Similar to Larian’s previous acclaimed work, Divinity 2: Original Sin, you begin in a somewhat walled off area as you are given a crash course on the controls of how to fight, explore, talk and so forth. More on that crash course though – as crash is what you do. The ship crashes into the world of Faerun, the wider world in which Baldur’s Gate is set.

Free of your captors, but still with evil mind-control tadpoles in situ, you set out into the world to solve your newly acquired problem alongside a host of diverse and unique companions. However, much like a DND campaign – the strange sidequests and time with your companions is what can really make the journey and in this case, the game, so unique.


The sheer volume of dialogue in the game is nothing short of spectacular. Alongside the baffling amount of freedom you have in this game, it’s the closest you can come to tabletop freedom in a video game. Don’t have a key that would otherwise be a ‘key item’ or a plot device – just hack it down, burn it, pick it, hurl someone through it. Concerned that the goblin gang might be too hard to beat in a straight fight? Rig the area to explode, or get chatty and talk your way through things – the world really is yours to explore, and none of my playthroughs have gone even similarly, let alone the same.

A LOT has been written about the companions and NPC’s at large in this game, and there has been a particular bent to how romanceable the world is. It is, and if I have one criticism of the game it’s that it almost tries to steer you towards these options in what can be described as in the name of fan service. But whether you think this is a great feature or not, the characters; from Karlach the lovable Tiefling Barbarian, to Astarion the charming vampire or Shadowheart, the aptly named moody Cleric – are what make this world so alive and what make this game so engaging that it demands several playthroughs just to discover the nuances depending on your actions and how the world responds.

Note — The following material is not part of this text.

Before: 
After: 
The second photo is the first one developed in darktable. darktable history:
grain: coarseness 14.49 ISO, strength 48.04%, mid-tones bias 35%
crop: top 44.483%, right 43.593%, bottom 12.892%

Combat can take some getting used to, not quite fully turn-based like an older JRPG, but not a free-for-all brawler, the CRPG top down view can be jarring. But once you’ve learned your spells and abilities and how you want to deal with enemies, setting up fantastic combos and the feel of rolling a Nat 20 and landing a critical hit in a clinch is just as thrilling on screen as on the table – and the AI is smart enough to make you want to scream at the DM as it responds to your strategies.

Baldur’s Gate is an extremely special game, verging on unicorn territory. It ticks SO MANY boxes that make a great game, and continues to exceed them. The narrative is slick and responsive, combat and dialogue are engaging, characters are simply some of the best to ever grace a video game and should even be making the likes of Bioware (who have made previous Baldur’s Gate games) and CDProjekt Red sit up and pay attention.

Whether it be solo, with friends online or even couch co-op – Baldur’s Gate 3 is simply a must play game, and if you needed a reason to upgrade your PC or buy the latest console as well as a screen to do it justice, this is it.